Records to use:

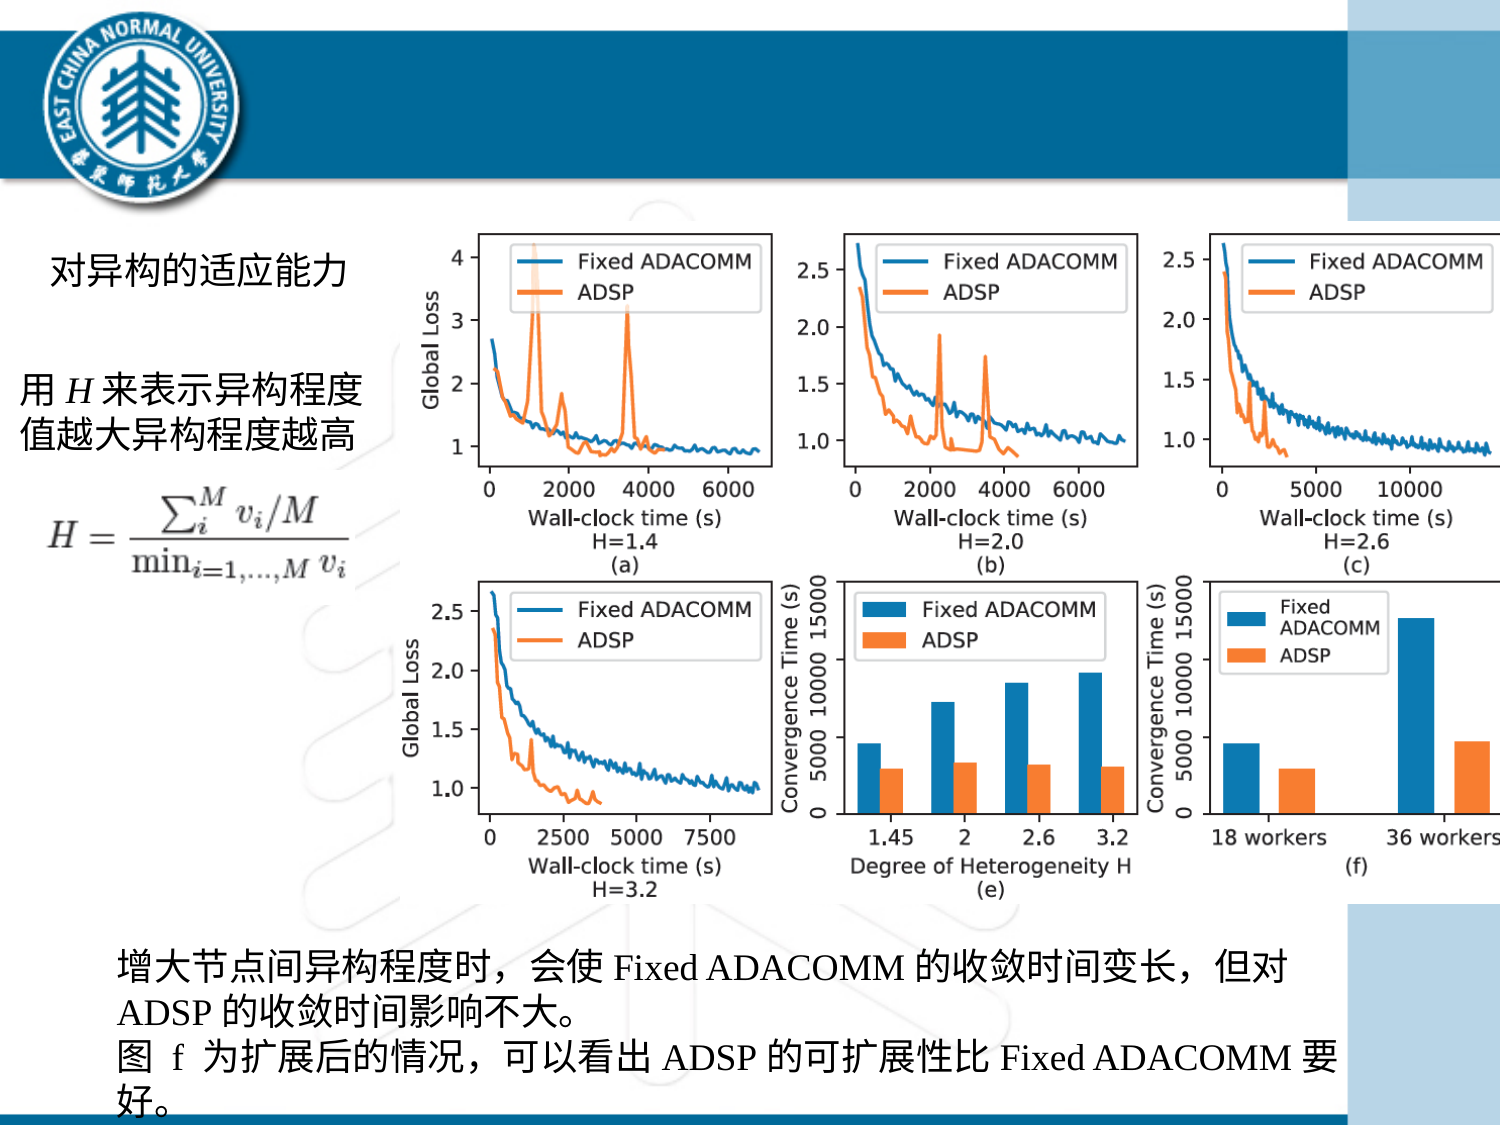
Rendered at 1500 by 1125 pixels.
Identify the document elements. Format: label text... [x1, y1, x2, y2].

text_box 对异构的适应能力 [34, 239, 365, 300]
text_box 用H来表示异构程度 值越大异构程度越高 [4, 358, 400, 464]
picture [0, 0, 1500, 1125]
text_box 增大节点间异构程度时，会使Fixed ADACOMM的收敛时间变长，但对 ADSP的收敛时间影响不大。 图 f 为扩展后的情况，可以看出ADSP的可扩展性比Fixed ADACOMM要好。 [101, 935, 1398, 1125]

Requirement: Reproduce the whole listing verbatim and keep all pictures out of it.

Solution to the problem:
Rendered at 1500 by 1125 pixels.
Identify the document elements. Format: label text... [x1, y1, x2, y2].

text_box 对异构的适应能力 [34, 239, 365, 300]
text_box 用H来表示异构程度 值越大异构程度越高 [4, 358, 400, 464]
picture [0, 0, 1500, 1125]
text_box 增大节点间异构程度时，会使Fixed ADACOMM的收敛时间变长，但对 ADSP的收敛时间影响不大。 图 f 为扩展后的情况，可以看出ADSP的可扩展性比Fixed ADACOMM要好。 [101, 935, 1398, 1125]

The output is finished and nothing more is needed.